President-Elect Trump is advocating for us to bring back Merry Christmas as the de facto salutation-of-choice for the holiday season. And I’m actually OK with that. I’ve often participated in the traditionally Christian Christmas festivities of others. However, since I’m Jewish I don’t celebrate the religious aspects.
But this year, for the first time in more than 50 years, the first night of Hanukkah and Christmas Eve coincide. So I’ve been thinking about what binds us together instead of what drives us apart. And with its long history as a melting pot, America has often integrated different ethnic and religious customs - so that what results is really neither purely ethnic, nor strictly religious.
At the turn of the last century, Jews looking to go out to eat on Christmas Eve, turned to one of the few other ethnic groups at the time who both inhabited the same urban spaces and didn’t celebrate a religious Christmas. Joshua Plaut and Jonathan Sarna underscored this example of a mash-up holiday tradition - the Christmas Eve Chinese Feast - in their literary classic “A Kosher Christmas: ‘Tis the Season to be Jewish.” And through this truly American and enduring tradition, many Jews and their descendants have long celebrated Christmas - just a little differently than most of the country.
Approximately half of the 25 best selling Christmas songs were written by Jewish composers - like The Christmas Song, I’ll Be Home for Christmas, Santa Baby and even Rudolph the Red-Nosed Reindeer.
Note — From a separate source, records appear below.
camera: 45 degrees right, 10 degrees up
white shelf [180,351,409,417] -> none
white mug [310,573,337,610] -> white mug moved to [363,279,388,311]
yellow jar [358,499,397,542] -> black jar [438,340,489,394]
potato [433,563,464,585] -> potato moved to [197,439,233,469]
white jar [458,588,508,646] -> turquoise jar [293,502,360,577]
And just saying, Adam Sandler’s Hanukkah Song can’t hold a candle to this catalogue.
One of my favorites is the Irving Berlin classic in which we’re all “…dreaming of a White Christmas, just like the ones I used to know.” And if the Christmas you used to know may be a little bit different from the one your neighbor used to know – well, that’s OK, too.
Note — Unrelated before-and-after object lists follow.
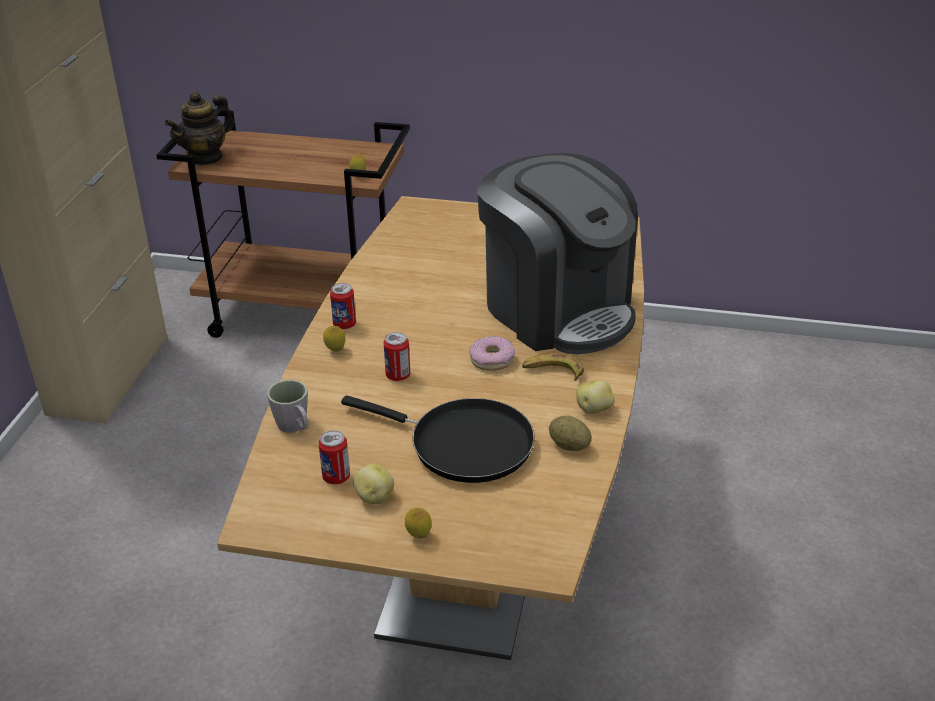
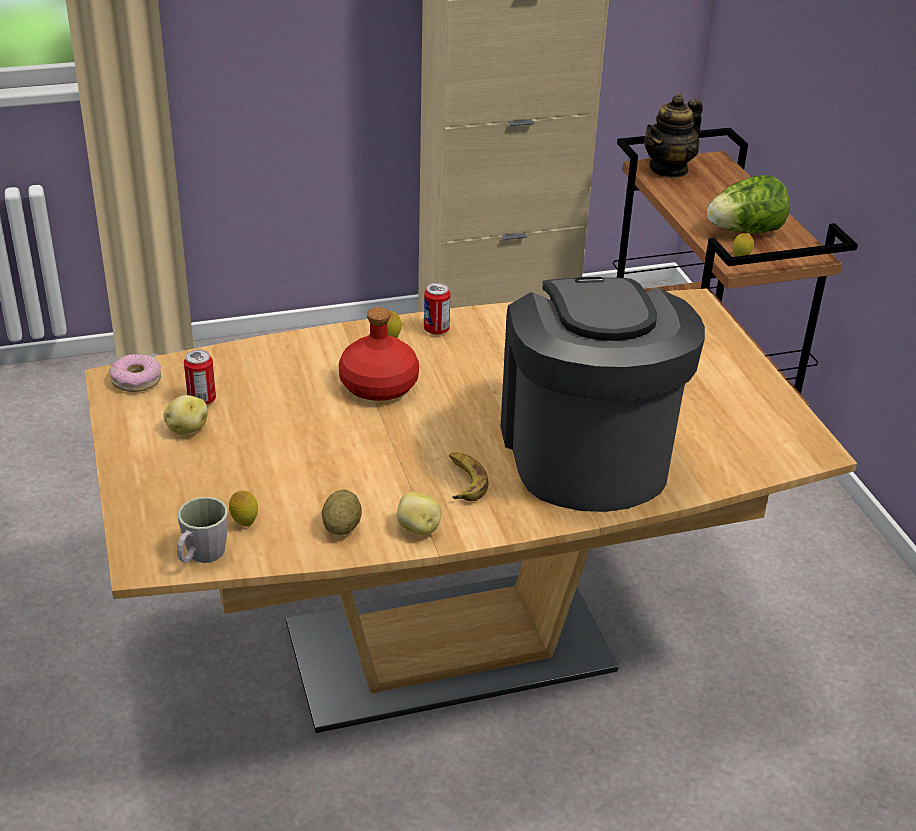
camera: 60 degrees right, 0 degrees up
teapot [165,91,234,166] -> teapot turned 60 degrees counterclockwise [645,94,703,178]
grey mug [267,380,308,433] -> grey mug moved to [177,497,228,563]
black frying pan [341,395,535,483] -> none
can [384,332,410,381] -> red bottle [338,307,419,401]
lemon [405,508,432,538] -> lemon moved to [229,490,258,527]
donut [469,336,515,371] -> donut moved to [109,354,161,392]
coffee machine [477,153,638,354] -> coffee machine turned 150 degrees clockwise [500,277,705,512]
none -> lettuce [707,175,790,233]

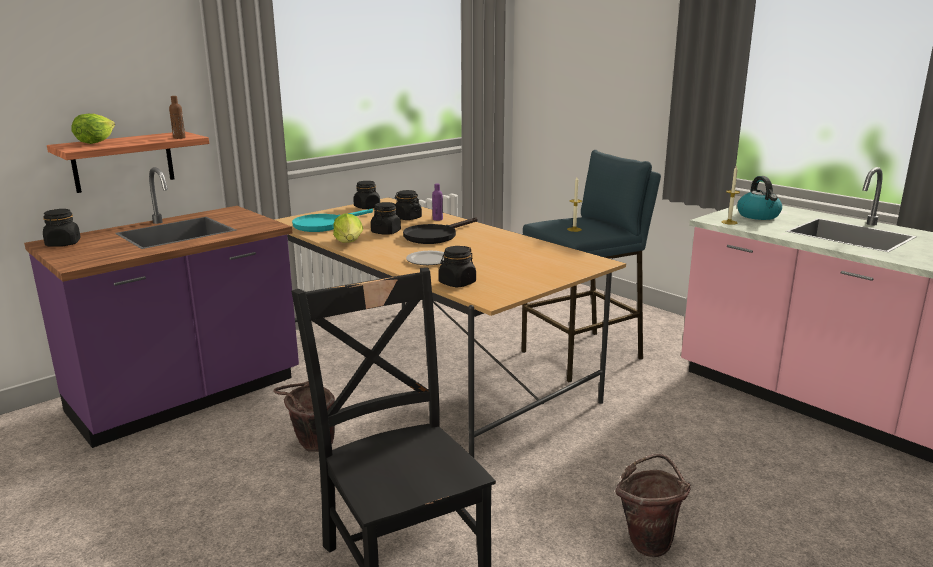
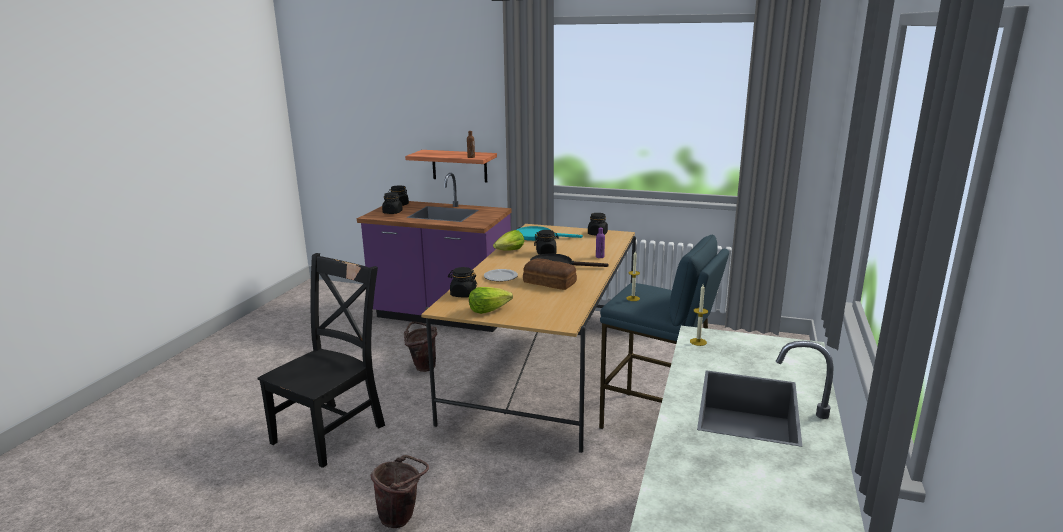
camera: 60 degrees right, 0 degrees up
lettuce [71,114,115,144] -> lettuce moved to [469,287,513,314]
black jar [395,190,422,220] -> black jar moved to [382,192,403,214]
kettle [737,176,782,220] -> none
none -> bread [523,258,577,290]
Whether you’re a theist or not, the secular rituals of Winter Solstice, Christmas, Hanukkah, and Kwanzaa all focus on lighting up the darkest time of year and bringing friends and family together.
And so does the relatively new, Seinfeld popularized holiday of Festivus with its unadorned aluminum Festivus pole, "Airing of Grievances" and "Feats of Strength."
And with that spirit in mind, I’d like to wish you a very Merry Christmas.